Data to use:
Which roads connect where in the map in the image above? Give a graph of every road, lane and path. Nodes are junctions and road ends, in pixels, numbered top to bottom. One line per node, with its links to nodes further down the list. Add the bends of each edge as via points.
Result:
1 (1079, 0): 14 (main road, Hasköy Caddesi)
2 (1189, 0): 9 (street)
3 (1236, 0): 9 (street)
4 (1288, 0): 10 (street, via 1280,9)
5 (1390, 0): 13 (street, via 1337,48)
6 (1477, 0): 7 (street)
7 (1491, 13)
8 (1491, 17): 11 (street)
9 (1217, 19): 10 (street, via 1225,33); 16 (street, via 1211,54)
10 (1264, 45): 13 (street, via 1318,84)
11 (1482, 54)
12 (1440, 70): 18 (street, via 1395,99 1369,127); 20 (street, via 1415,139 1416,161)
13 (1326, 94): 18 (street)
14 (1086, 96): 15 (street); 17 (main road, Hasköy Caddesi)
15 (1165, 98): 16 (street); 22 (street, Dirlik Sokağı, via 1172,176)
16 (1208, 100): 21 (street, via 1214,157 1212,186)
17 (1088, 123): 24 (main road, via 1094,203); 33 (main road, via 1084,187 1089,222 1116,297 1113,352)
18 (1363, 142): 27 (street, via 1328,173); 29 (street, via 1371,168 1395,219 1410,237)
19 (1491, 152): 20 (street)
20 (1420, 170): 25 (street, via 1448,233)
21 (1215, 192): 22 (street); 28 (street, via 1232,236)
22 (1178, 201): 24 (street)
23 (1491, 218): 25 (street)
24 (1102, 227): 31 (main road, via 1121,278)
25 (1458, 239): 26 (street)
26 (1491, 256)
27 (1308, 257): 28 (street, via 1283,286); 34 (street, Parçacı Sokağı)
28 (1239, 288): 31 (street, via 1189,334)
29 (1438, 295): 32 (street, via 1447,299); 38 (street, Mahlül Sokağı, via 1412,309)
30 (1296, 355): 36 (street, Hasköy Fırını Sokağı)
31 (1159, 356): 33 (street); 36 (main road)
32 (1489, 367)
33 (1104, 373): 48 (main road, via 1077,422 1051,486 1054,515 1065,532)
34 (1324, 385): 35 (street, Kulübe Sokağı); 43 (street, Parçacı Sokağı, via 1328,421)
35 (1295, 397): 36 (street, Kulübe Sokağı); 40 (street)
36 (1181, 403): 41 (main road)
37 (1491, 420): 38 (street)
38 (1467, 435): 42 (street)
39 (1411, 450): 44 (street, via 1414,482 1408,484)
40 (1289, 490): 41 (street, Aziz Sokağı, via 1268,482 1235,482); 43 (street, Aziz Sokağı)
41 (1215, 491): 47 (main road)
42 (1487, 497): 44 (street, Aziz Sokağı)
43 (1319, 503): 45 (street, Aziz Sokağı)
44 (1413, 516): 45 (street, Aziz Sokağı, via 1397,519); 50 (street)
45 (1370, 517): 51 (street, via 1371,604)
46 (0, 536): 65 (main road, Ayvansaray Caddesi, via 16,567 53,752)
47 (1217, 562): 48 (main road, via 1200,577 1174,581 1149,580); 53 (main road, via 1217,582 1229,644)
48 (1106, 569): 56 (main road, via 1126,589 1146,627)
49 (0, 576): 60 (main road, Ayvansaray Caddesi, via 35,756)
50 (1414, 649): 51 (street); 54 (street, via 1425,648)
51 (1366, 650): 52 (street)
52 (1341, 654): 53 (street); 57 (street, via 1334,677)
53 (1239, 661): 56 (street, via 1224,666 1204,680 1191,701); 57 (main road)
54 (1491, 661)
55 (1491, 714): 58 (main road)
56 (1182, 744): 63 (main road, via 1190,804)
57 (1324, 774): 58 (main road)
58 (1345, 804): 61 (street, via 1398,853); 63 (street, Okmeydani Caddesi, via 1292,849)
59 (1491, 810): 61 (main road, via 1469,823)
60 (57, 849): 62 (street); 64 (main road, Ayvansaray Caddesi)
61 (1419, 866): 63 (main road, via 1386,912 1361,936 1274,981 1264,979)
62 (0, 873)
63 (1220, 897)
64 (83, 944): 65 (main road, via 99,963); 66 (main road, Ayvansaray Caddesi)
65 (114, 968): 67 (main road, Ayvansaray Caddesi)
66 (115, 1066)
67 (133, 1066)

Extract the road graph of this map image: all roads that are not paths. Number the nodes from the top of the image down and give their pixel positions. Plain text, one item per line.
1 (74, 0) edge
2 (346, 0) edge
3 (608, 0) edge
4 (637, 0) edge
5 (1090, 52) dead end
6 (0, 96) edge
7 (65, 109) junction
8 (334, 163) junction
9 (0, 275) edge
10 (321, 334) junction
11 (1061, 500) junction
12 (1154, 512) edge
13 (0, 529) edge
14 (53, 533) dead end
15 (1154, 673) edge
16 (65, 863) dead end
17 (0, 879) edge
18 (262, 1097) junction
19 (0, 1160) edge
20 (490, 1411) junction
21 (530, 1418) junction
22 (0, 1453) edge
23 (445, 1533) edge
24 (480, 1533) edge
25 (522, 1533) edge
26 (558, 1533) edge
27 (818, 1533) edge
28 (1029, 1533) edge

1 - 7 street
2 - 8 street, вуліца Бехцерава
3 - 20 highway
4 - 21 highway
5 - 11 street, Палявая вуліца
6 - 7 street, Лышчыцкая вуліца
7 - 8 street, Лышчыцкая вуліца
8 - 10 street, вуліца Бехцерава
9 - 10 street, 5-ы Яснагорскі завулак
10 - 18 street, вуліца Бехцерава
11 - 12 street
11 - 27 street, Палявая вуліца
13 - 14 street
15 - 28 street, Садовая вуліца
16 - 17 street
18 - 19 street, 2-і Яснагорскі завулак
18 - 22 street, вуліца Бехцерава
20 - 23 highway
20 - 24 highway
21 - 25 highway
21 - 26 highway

The task: Including any blank lines, repeat the data exactly.

Finished task:
Which roads connect where in the map in the image above? Give a graph of every road, lane and path. Nodes are junctions and road ends, in pixels, numbered top to bottom. One line per node, with its links to nodes further down the list. Add the bends of each edge as via points.
Result:
1 (1079, 0): 14 (main road, Hasköy Caddesi)
2 (1189, 0): 9 (street)
3 (1236, 0): 9 (street)
4 (1288, 0): 10 (street, via 1280,9)
5 (1390, 0): 13 (street, via 1337,48)
6 (1477, 0): 7 (street)
7 (1491, 13)
8 (1491, 17): 11 (street)
9 (1217, 19): 10 (street, via 1225,33); 16 (street, via 1211,54)
10 (1264, 45): 13 (street, via 1318,84)
11 (1482, 54)
12 (1440, 70): 18 (street, via 1395,99 1369,127); 20 (street, via 1415,139 1416,161)
13 (1326, 94): 18 (street)
14 (1086, 96): 15 (street); 17 (main road, Hasköy Caddesi)
15 (1165, 98): 16 (street); 22 (street, Dirlik Sokağı, via 1172,176)
16 (1208, 100): 21 (street, via 1214,157 1212,186)
17 (1088, 123): 24 (main road, via 1094,203); 33 (main road, via 1084,187 1089,222 1116,297 1113,352)
18 (1363, 142): 27 (street, via 1328,173); 29 (street, via 1371,168 1395,219 1410,237)
19 (1491, 152): 20 (street)
20 (1420, 170): 25 (street, via 1448,233)
21 (1215, 192): 22 (street); 28 (street, via 1232,236)
22 (1178, 201): 24 (street)
23 (1491, 218): 25 (street)
24 (1102, 227): 31 (main road, via 1121,278)
25 (1458, 239): 26 (street)
26 (1491, 256)
27 (1308, 257): 28 (street, via 1283,286); 34 (street, Parçacı Sokağı)
28 (1239, 288): 31 (street, via 1189,334)
29 (1438, 295): 32 (street, via 1447,299); 38 (street, Mahlül Sokağı, via 1412,309)
30 (1296, 355): 36 (street, Hasköy Fırını Sokağı)
31 (1159, 356): 33 (street); 36 (main road)
32 (1489, 367)
33 (1104, 373): 48 (main road, via 1077,422 1051,486 1054,515 1065,532)
34 (1324, 385): 35 (street, Kulübe Sokağı); 43 (street, Parçacı Sokağı, via 1328,421)
35 (1295, 397): 36 (street, Kulübe Sokağı); 40 (street)
36 (1181, 403): 41 (main road)
37 (1491, 420): 38 (street)
38 (1467, 435): 42 (street)
39 (1411, 450): 44 (street, via 1414,482 1408,484)
40 (1289, 490): 41 (street, Aziz Sokağı, via 1268,482 1235,482); 43 (street, Aziz Sokağı)
41 (1215, 491): 47 (main road)
42 (1487, 497): 44 (street, Aziz Sokağı)
43 (1319, 503): 45 (street, Aziz Sokağı)
44 (1413, 516): 45 (street, Aziz Sokağı, via 1397,519); 50 (street)
45 (1370, 517): 51 (street, via 1371,604)
46 (0, 536): 65 (main road, Ayvansaray Caddesi, via 16,567 53,752)
47 (1217, 562): 48 (main road, via 1200,577 1174,581 1149,580); 53 (main road, via 1217,582 1229,644)
48 (1106, 569): 56 (main road, via 1126,589 1146,627)
49 (0, 576): 60 (main road, Ayvansaray Caddesi, via 35,756)
50 (1414, 649): 51 (street); 54 (street, via 1425,648)
51 (1366, 650): 52 (street)
52 (1341, 654): 53 (street); 57 (street, via 1334,677)
53 (1239, 661): 56 (street, via 1224,666 1204,680 1191,701); 57 (main road)
54 (1491, 661)
55 (1491, 714): 58 (main road)
56 (1182, 744): 63 (main road, via 1190,804)
57 (1324, 774): 58 (main road)
58 (1345, 804): 61 (street, via 1398,853); 63 (street, Okmeydani Caddesi, via 1292,849)
59 (1491, 810): 61 (main road, via 1469,823)
60 (57, 849): 62 (street); 64 (main road, Ayvansaray Caddesi)
61 (1419, 866): 63 (main road, via 1386,912 1361,936 1274,981 1264,979)
62 (0, 873)
63 (1220, 897)
64 (83, 944): 65 (main road, via 99,963); 66 (main road, Ayvansaray Caddesi)
65 (114, 968): 67 (main road, Ayvansaray Caddesi)
66 (115, 1066)
67 (133, 1066)

Extract the road graph of this map image: all roads that are not paths. Number the nodes from the top of the image down and give their pixel positions. Plain text, one item per line.
1 (74, 0) edge
2 (346, 0) edge
3 (608, 0) edge
4 (637, 0) edge
5 (1090, 52) dead end
6 (0, 96) edge
7 (65, 109) junction
8 (334, 163) junction
9 (0, 275) edge
10 (321, 334) junction
11 (1061, 500) junction
12 (1154, 512) edge
13 (0, 529) edge
14 (53, 533) dead end
15 (1154, 673) edge
16 (65, 863) dead end
17 (0, 879) edge
18 (262, 1097) junction
19 (0, 1160) edge
20 (490, 1411) junction
21 (530, 1418) junction
22 (0, 1453) edge
23 (445, 1533) edge
24 (480, 1533) edge
25 (522, 1533) edge
26 (558, 1533) edge
27 (818, 1533) edge
28 (1029, 1533) edge

1 - 7 street
2 - 8 street, вуліца Бехцерава
3 - 20 highway
4 - 21 highway
5 - 11 street, Палявая вуліца
6 - 7 street, Лышчыцкая вуліца
7 - 8 street, Лышчыцкая вуліца
8 - 10 street, вуліца Бехцерава
9 - 10 street, 5-ы Яснагорскі завулак
10 - 18 street, вуліца Бехцерава
11 - 12 street
11 - 27 street, Палявая вуліца
13 - 14 street
15 - 28 street, Садовая вуліца
16 - 17 street
18 - 19 street, 2-і Яснагорскі завулак
18 - 22 street, вуліца Бехцерава
20 - 23 highway
20 - 24 highway
21 - 25 highway
21 - 26 highway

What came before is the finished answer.